The last case is when $\mathfrak{r}$ is not nilpotent. In a solvable Lie algebra $\mathfrak{r}$ with nilpotent radical, it is easy to check that $\dim(\mathfrak{n})\ge\dim(\mathfrak{r})/2$, with equality only for powers of the 2-dimensional nonabelian Lie algebra. The latter has a solvable derivation algebra and hence only occurs as direct factor. Otherwise in our case the pair $(\dim(\mathfrak{r}),\dim(\mathfrak{n}))$ is $(4,3)$ or $(3,2)$. Since in these cases $\mathfrak{n}$ has codimension 1, it has a $\mathfrak{s}$-invariant complement. So the Lie algebra has the form $(\mathfrak{s}\times\mathfrak{a}_1)\ltimes\mathfrak{n}$, where $\mathfrak{a}_1$ does not act on $\mathfrak{n}$ in a nilpotent way, and acts in the centralizer of the $\mathfrak{s}$-action. Excluding the case with abelian direct factors, we find $\mathfrak{gl}_2\ltimes\mathfrak{h}_3$, $(\mathfrak{s}\times\mathfrak{a}_1)\ltimes\mathfrak{v}$ where $\mathfrak{v}$ is an irreducible of dimension 2 or 3 and $\mathfrak{a}_1$ acts by scalar multiplication.

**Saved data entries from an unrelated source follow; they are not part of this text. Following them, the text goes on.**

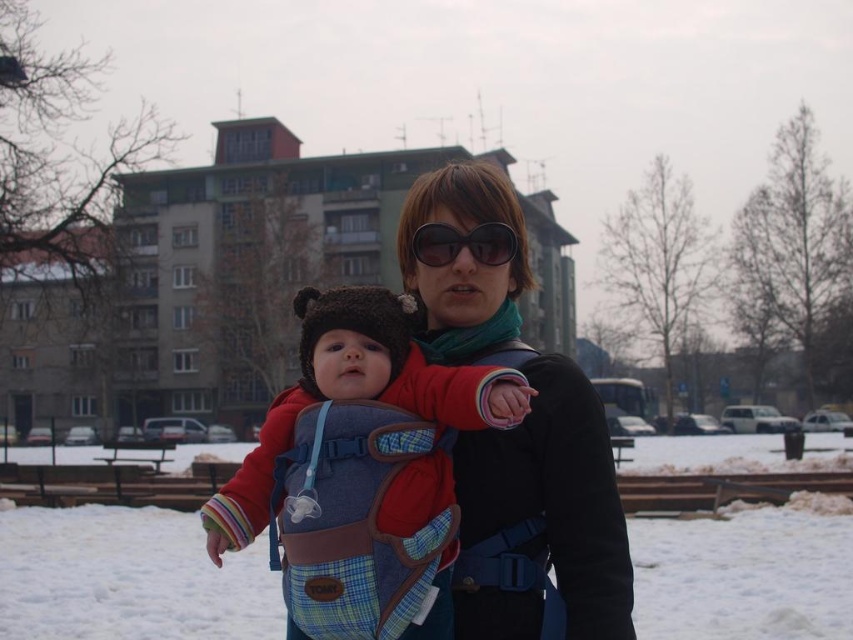
Can you confirm if white fluffy snow at center is wider than black plastic sunglasses at center?

Yes, white fluffy snow at center is wider than black plastic sunglasses at center.

What are the coordinates of `white fluffy snow at center` in the screenshot? It's located at tap(128, 579).

Can you confirm if plaid fabric baby carrier at center is wider than black plastic sunglasses at center?

Correct, the width of plaid fabric baby carrier at center exceeds that of black plastic sunglasses at center.

The image size is (853, 640). What do you see at coordinates (361, 472) in the screenshot? I see `plaid fabric baby carrier at center` at bounding box center [361, 472].

Image resolution: width=853 pixels, height=640 pixels. Find the location of `plaid fabric baby carrier at center`. plaid fabric baby carrier at center is located at coordinates (361, 472).

Is the position of matte black jacket at center less distant than that of black plastic sunglasses at center?

Yes.

Based on the photo, who is taller, matte black jacket at center or black plastic sunglasses at center?

Standing taller between the two is matte black jacket at center.

Where is `matte black jacket at center`? matte black jacket at center is located at coordinates (518, 440).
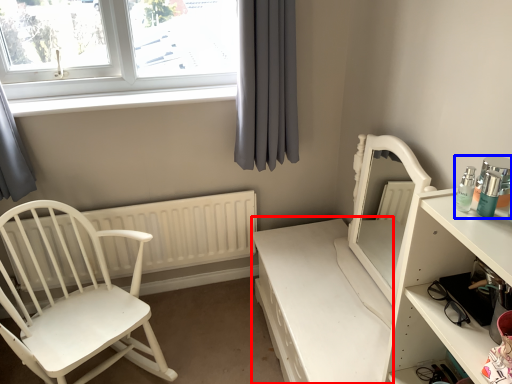
Question: Which point is closer to the camera, vanity (highlighted by a red box) or toiletry (highlighted by a blue box)?

Choices:
 (A) vanity
 (B) toiletry

Answer: (B)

So the list (dimension in parentheses):

  • (3) $\mathfrak{s}$ simple of dimension 3 ($\mathfrak{so}$ of some 3-dimensional quadratic form, unique up to scalar multiplication and equivalence: in the real case, $\mathfrak{sl}_2=\mathfrak{so}(2,1)$ or $\mathfrak{su}_2=\mathfrak{so}(3)$)
  • (6) $\mathfrak{s}$ simple of dimension 6 (idem over a quadratic extension of the ground field; in the real case: $\mathfrak{sl}_2(\mathbf{C})=\mathfrak{so}_3(\mathbf{C})$)

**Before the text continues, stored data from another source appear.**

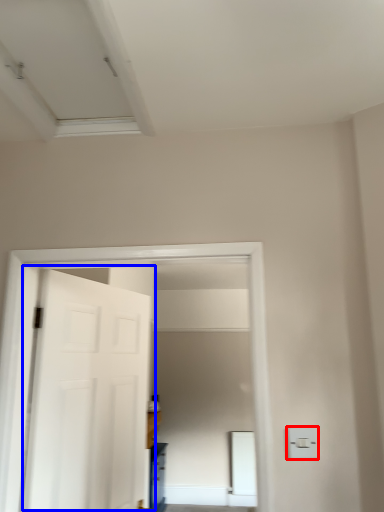
Question: Which object is closer to the camera taking this photo, light switch (highlighted by a red box) or door (highlighted by a blue box)?

Choices:
 (A) light switch
 (B) door

Answer: (A)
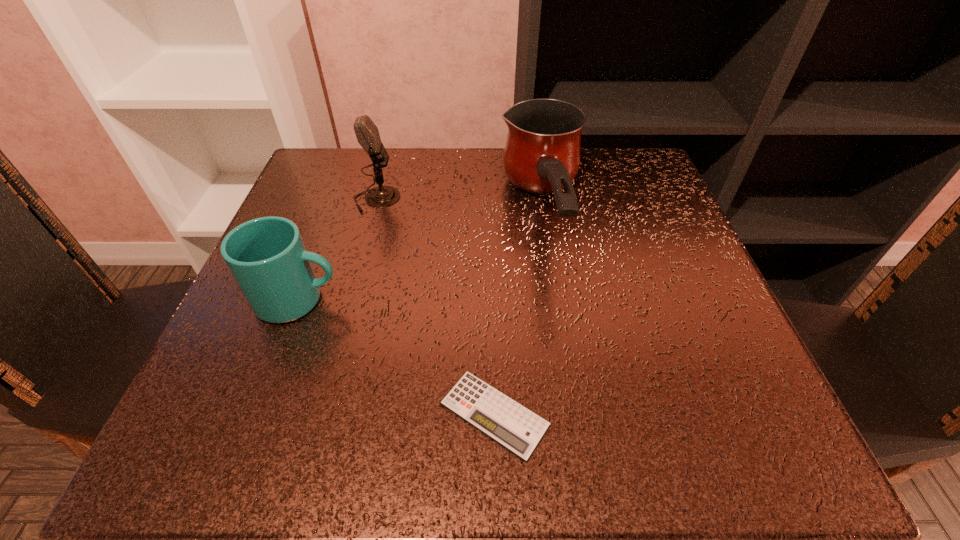
In the image, there is a desktop. What are the coordinates of `free space at the far right corner` in the screenshot? It's located at 590,178.

In order to click on empty space between the shortest object and the cup in this screenshot , I will do `click(396, 357)`.

Identify the location of unoccupied position between the microphone and the cup. (338, 249).

You are a GUI agent. You are given a task and a screenshot of the screen. Output one action in this format:
    pyautogui.click(x=<x>, y=<y>)
    Task: Click on the empty space that is in between the third tallest object and the nearest object
    This screenshot has height=540, width=960.
    Given the screenshot: What is the action you would take?
    (396, 357)

Locate an element on the screen. vacant space that's between the saucepan and the cup is located at coordinates (420, 257).

At what (x,y) coordinates should I click in order to perform the action: click on free space that is in between the microphone and the saucepan. Please return your answer as a coordinate pair (x, y). Looking at the image, I should click on (460, 206).

Where is `empty location between the saucepan and the second shortest object`? empty location between the saucepan and the second shortest object is located at coordinates (420, 257).

The image size is (960, 540). I want to click on empty space that is in between the cup and the calculator, so click(396, 357).

You are a GUI agent. You are given a task and a screenshot of the screen. Output one action in this format:
    pyautogui.click(x=<x>, y=<y>)
    Task: Click on the free space between the cup and the microphone
    This screenshot has height=540, width=960.
    Given the screenshot: What is the action you would take?
    pyautogui.click(x=338, y=249)

What are the coordinates of `free space between the microphone and the third tallest object` in the screenshot? It's located at (338, 249).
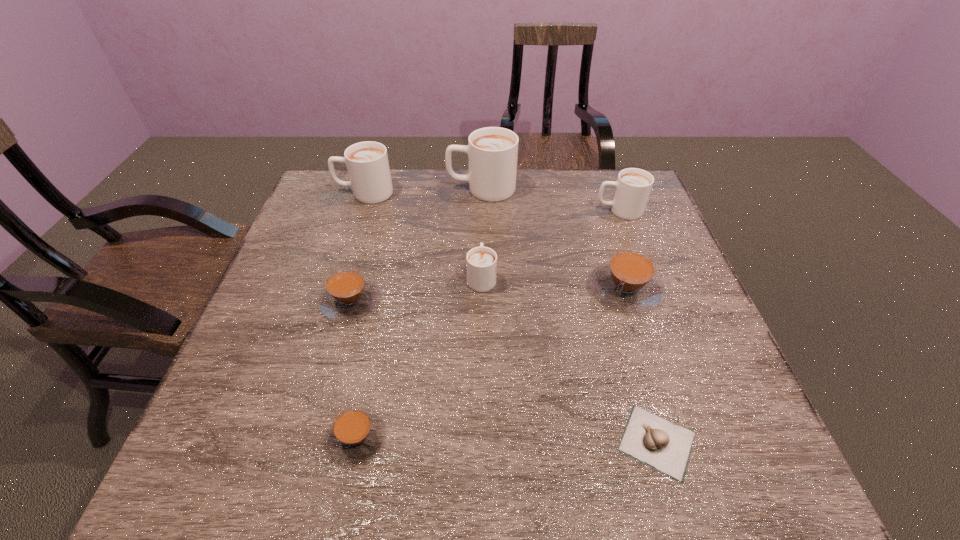
You are a GUI agent. You are given a task and a screenshot of the screen. Output one action in this format:
    pyautogui.click(x=<x>, y=<y>)
    Task: Click on the free space located 0.340m on the side with the handle of the nearest white cappuccino
    
    Given the screenshot: What is the action you would take?
    pyautogui.click(x=481, y=189)

At what (x,y) coordinates should I click in order to perform the action: click on free location located 0.060m on the side with the handle of the nearest white cappuccino. Please return your answer as a coordinate pair (x, y). Looking at the image, I should click on (482, 247).

Where is `vacant region located on the right of the second smallest brown cappuccino`? Image resolution: width=960 pixels, height=540 pixels. vacant region located on the right of the second smallest brown cappuccino is located at coordinates (514, 301).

  • (5) $\mathfrak{sl}_2(K)\ltimes K^2$
  • (7) $\mathfrak{sl}_2(K)\ltimes (K^2\oplus K^2)$
  • (6) $\mathfrak{sl}_2\ltimes\mathfrak{h}_3$
  • (6) $\mathfrak{gl}_2(K)\ltimes K^2$
  • (7) $\mathfrak{gl}_2\ltimes\mathfrak{h}_3$
  • (6) $\mathfrak{s}\ltimes V_\mathfrak{s}$ where $\mathfrak{s}$ is simple of dimension 3 and $V_\mathfrak{s}$ is the adjoint representation of $\mathfrak{s}$
  • (7) $(\mathfrak{s}\times\mathfrak{a}_1)\ltimes V_\mathfrak{s}$ where $\mathfrak{s}$ is 3-dimensional simple, $\mathfrak{a}_1$ acts by scalar multiplication
  • (7) $\mathfrak{s}\ltimes V$, $V$ irreducible of dimension 4. To be more precise, in the real case, the only case beyond the split case $\mathfrak{sl}_2(K)\ltimes\mathrm{Sym}^3(K^2)$ is $\mathfrak{su}_2\ltimes\mathbf{C}^2$.